Conseguiram-se mais de 35 mil objectos, a maior parte doada. Desses, cerca de um décimo estão a partir de agora expostos numa exposição organizada sobretudo cronologicamente e que sugere uma evolução, desde a chegada de barcos vindos de África, ao trabalho em plantações de algodão, à participação na Guerra Norte-Sul, ao fim da escravatura, à perseguição do Ku Klux Klan, ao assassinato de Martin Luther King Jr., ao caixão de Emmet Till, o rapaz negro de 14 anos assassinado em 1944, numa pequena cidade do Mississippi, depois de ter assobiado a uma mulher branca.

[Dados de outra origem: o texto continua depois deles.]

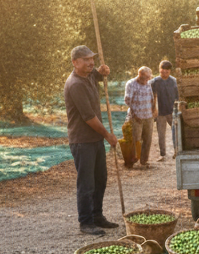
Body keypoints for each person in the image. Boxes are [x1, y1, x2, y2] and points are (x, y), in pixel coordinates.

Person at [64, 45, 119, 236]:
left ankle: (97, 216)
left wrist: (101, 72)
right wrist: (108, 135)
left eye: (92, 58)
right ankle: (86, 222)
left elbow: (96, 75)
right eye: (86, 59)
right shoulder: (75, 84)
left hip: (94, 140)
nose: (91, 62)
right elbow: (88, 118)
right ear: (75, 62)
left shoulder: (87, 76)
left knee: (100, 179)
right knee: (86, 183)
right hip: (83, 141)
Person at [124, 66, 155, 168]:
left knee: (148, 139)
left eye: (149, 78)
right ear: (140, 76)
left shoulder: (148, 84)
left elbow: (151, 97)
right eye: (146, 78)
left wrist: (154, 110)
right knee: (135, 139)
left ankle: (144, 161)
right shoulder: (131, 84)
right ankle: (131, 161)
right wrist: (134, 114)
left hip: (148, 115)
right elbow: (128, 101)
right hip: (136, 116)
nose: (147, 80)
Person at [151, 59, 179, 161]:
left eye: (167, 71)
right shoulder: (154, 82)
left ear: (170, 71)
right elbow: (151, 97)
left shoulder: (174, 81)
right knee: (161, 134)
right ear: (159, 70)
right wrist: (153, 110)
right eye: (163, 71)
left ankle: (177, 151)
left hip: (172, 111)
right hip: (160, 112)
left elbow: (178, 96)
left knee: (176, 131)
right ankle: (162, 154)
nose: (165, 73)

Há ainda as tensões actuais, a presidência de Barack Obama e o movimento Black Lifes Matter. Isso e o quotidiano de gente anónima ou símbolos de quem se destacou. Entre algemas ou placas a exibir o número de escravos numa fazenda, há o Cadillac dourado de Chat Berry ou o capacete de Muhammad Ali, uma secretária de escola para crianças negras nos anos 50, ou a colecção de chapéus de Mae Reeves, uma das primeiras mulheres negras empresárias, que fez moda em Filadélfia nos anos 40 e 50.

O que fica de quem já viu o museu por dentro? As primeiras impressões falam de um olhar demasiado simplista. Descrevendo o espaço e o modo como está concebido como uma “montra de glória e de vergonha”, a New York Magazine destacava a tentativa de neutralidade no modo como ali se conta a história da experiência afro-americana e de haver uma “extrema densidade” expositiva. Refere ainda que a narrativa oficial evita tocar fronteiras polémicas, preferindo seguir por uma amostra “segura”. Tudo parece, segundo o texto daquela revista, monumental e provisório. O crítico do Washington Post afirma que o museu é denso e repleto de informação, mas por vezes “esmagador” e demasiado dependente de multimédia. Num tom irónico, recomenda que se leia um livro antes da visita para que a informação seja melhor absorvida. O New York Times salienta o forte impacto provocado por uma veste branca do Ku Klux Klan e resume o museu como de visita obrigatória para quem quer conhecer a história da América, enquanto o Wall Street Journal escreve que é um sítio que perturba, emocionante e iluminado.

O museu pode receber cerca de oito mil visitantes por dia e não há limite de tempo para se estar no seu interior, mas parece improvável que se consiga abarcar tudo numa única ida ao edifício cor de bronze construído justamente no lugar onde até 1800 existia uma plantação explorada por senhores de escravos. Ali, o visitante está sempre perante essa dialética, num equilíbrio difícil: o passado e o presente, a escravatura e a liberdade, a supressão da dignidade humana e o modo de a reconquistar ou manter, a opressão e a segregação. O que o museu parece estar sempre a dizer a quem o visita é que a América construída com base numa instituição chamada escravatura.